Jennifer Millar stays in a homeless encampment off a Hollywood freeway ramp. She is constantly cleaning the concrete sidewalk around her, and is careful around trash.
“I worry about all those diseases,” said Millar, 43, who has been homeless most of her life according to The Atlantic.
The piles of trash and human feces on crowded sidewalks make for very dirty city streets. Crowded living conditions and limited health care definitely don't help stop the spreading of diseases either.
Los Angeles recently had a typhus outbreak in downtown and around City Hall. With the spreading of the disease through fleas, rats, and the homeless, many say that medieval diseases are going to make a comeback in California.
In the past two years, California has also seen an increase in Hepatitis A cases. Usually spread through feces in the homeless community, the disease has recently infected more than 1,000 people in the southern part of the state.

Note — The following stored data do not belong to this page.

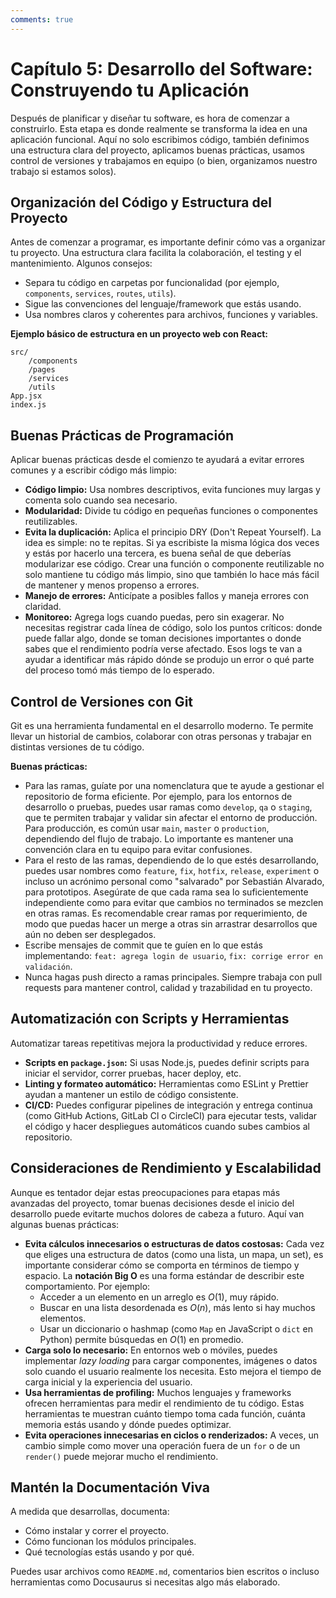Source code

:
 ```yaml
---
comments: true 
---
```

# Capítulo 5: Desarrollo del Software: Construyendo tu Aplicación

Después de planificar y diseñar tu software, es hora de comenzar a construirlo. Esta etapa es donde realmente se transforma la idea en una aplicación funcional. Aquí no solo escribimos código, también definimos una estructura clara del proyecto, aplicamos buenas prácticas, usamos control de versiones y trabajamos en equipo (o bien, organizamos nuestro trabajo si estamos solos).

## Organización del Código y Estructura del Proyecto

Antes de comenzar a programar, es importante definir cómo vas a organizar tu proyecto. Una estructura clara facilita la colaboración, el testing y el mantenimiento. Algunos consejos:

* Separa tu código en carpetas por funcionalidad (por ejemplo, `components`, `services`, `routes`, `utils`).
* Sigue las convenciones del lenguaje/framework que estás usando.
* Usa nombres claros y coherentes para archivos, funciones y variables.

**Ejemplo básico de estructura en un proyecto web con React:**

```
src/
    /components
    /pages
    /services
    /utils
App.jsx
index.js
```

## Buenas Prácticas de Programación

Aplicar buenas prácticas desde el comienzo te ayudará a evitar errores comunes y a escribir código más limpio:

* **Código limpio:** Usa nombres descriptivos, evita funciones muy largas y comenta solo cuando sea necesario.
* **Modularidad:** Divide tu código en pequeñas funciones o componentes reutilizables.
* **Evita la duplicación:** Aplica el principio DRY (Don't Repeat Yourself). La idea es simple: no te repitas. Si ya escribiste la misma lógica dos veces y estás por hacerlo una tercera, es buena señal de que deberías modularizar ese código. Crear una función o componente reutilizable no solo mantiene tu código más limpio, sino que también lo hace más fácil de mantener y menos propenso a errores.
* **Manejo de errores:** Anticípate a posibles fallos y maneja errores con claridad.
* **Monitoreo:** Agrega logs cuando puedas, pero sin exagerar. No necesitas registrar cada línea de código, solo los puntos críticos: donde puede fallar algo, donde se toman decisiones importantes o donde sabes que el rendimiento podría verse afectado. Esos logs te van a ayudar a identificar más rápido dónde se produjo un error o qué parte del proceso tomó más tiempo de lo esperado.

## Control de Versiones con Git

Git es una herramienta fundamental en el desarrollo moderno. Te permite llevar un historial de cambios, colaborar con otras personas y trabajar en distintas versiones de tu código.

**Buenas prácticas:**

* Para las ramas, guíate por una nomenclatura que te ayude a gestionar el repositorio de forma eficiente. Por ejemplo, para los entornos de desarrollo o pruebas, puedes usar ramas como `develop`, `qa` o `staging`, que te permiten trabajar y validar sin afectar el entorno de producción. Para producción, es común usar `main`, `master` o `production`, dependiendo del flujo de trabajo. Lo importante es mantener una convención clara en tu equipo para evitar confusiones.
* Para el resto de las ramas, dependiendo de lo que estés desarrollando, puedes usar nombres como `feature`, `fix`, `hotfix`, `release`, `experiment` o incluso un acrónimo personal como "salvarado" por Sebastián Alvarado, para prototipos. Asegúrate de que cada rama sea lo suficientemente independiente como para evitar que cambios no terminados se mezclen en otras ramas. Es recomendable crear ramas por requerimiento, de modo que puedas hacer un merge a otras sin arrastrar desarrollos que aún no deben ser desplegados.
* Escribe mensajes de commit que te guíen en lo que estás implementando: `feat: agrega login de usuario`, `fix: corrige error en validación`.
* Nunca hagas push directo a ramas principales. Siempre trabaja con pull requests para mantener control, calidad y trazabilidad en tu proyecto.

## Automatización con Scripts y Herramientas

Automatizar tareas repetitivas mejora la productividad y reduce errores.

* **Scripts en `package.json`:** Si usas Node.js, puedes definir scripts para iniciar el servidor, correr pruebas, hacer deploy, etc.
* **Linting y formateo automático:** Herramientas como ESLint y Prettier ayudan a mantener un estilo de código consistente.
* **CI/CD:** Puedes configurar pipelines de integración y entrega continua (como GitHub Actions, GitLab Cl o CircleCI) para ejecutar tests, validar el código y hacer despliegues automáticos cuando subes cambios al repositorio.

## Consideraciones de Rendimiento y Escalabilidad

Aunque es tentador dejar estas preocupaciones para etapas más avanzadas del proyecto, tomar buenas decisiones desde el inicio del desarrollo puede evitarte muchos dolores de cabeza a futuro. Aquí van algunas buenas prácticas:

* **Evita cálculos innecesarios o estructuras de datos costosas:** Cada vez que eliges una estructura de datos (como una lista, un mapa, un set), es importante considerar cómo se comporta en términos de tiempo y espacio. La **notación Big O** es una forma estándar de describir este comportamiento. Por ejemplo:
    * Acceder a un elemento en un arreglo es $O(1)$, muy rápido.
    * Buscar en una lista desordenada es $O(n)$, más lento si hay muchos elementos.
    * Usar un diccionario o hashmap (como `Map` en JavaScript o `dict` en Python) permite búsquedas en $O(1)$ en promedio.
* **Carga solo lo necesario:** En entornos web o móviles, puedes implementar *lazy loading* para cargar componentes, imágenes o datos solo cuando el usuario realmente los necesita. Esto mejora el tiempo de carga inicial y la experiencia del usuario.
* **Usa herramientas de profiling:** Muchos lenguajes y frameworks ofrecen herramientas para medir el rendimiento de tu código. Estas herramientas te muestran cuánto tiempo toma cada función, cuánta memoria estás usando y dónde puedes optimizar.
* **Evita operaciones innecesarias en ciclos o renderizados:** A veces, un cambio simple como mover una operación fuera de un `for` o de un `render()` puede mejorar mucho el rendimiento.

## Mantén la Documentación Viva
A medida que desarrollas, documenta:

* Cómo instalar y correr el proyecto.
* Cómo funcionan los módulos principales.
* Qué tecnologías estás usando y por qué.

Puedes usar archivos como `README.md`, comentarios bien escritos o incluso herramientas como Docusaurus si necesitas algo más elaborado.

“Our homeless crisis is increasingly becoming a public-health crisis,” Gov. Gavin Newsom said in his State of the State speech in February.
“Typhus,” he said. “A medieval disease. In California. In 2019.”
At the end of 2018, there were about 553,000 people reported as homeless. Almost one-quarter of that homeless population lives in California.
“It really is unconscionable,” Bobby Watts, the CEO of the National Health Care for the Homeless Council said. “These are all preventable diseases.”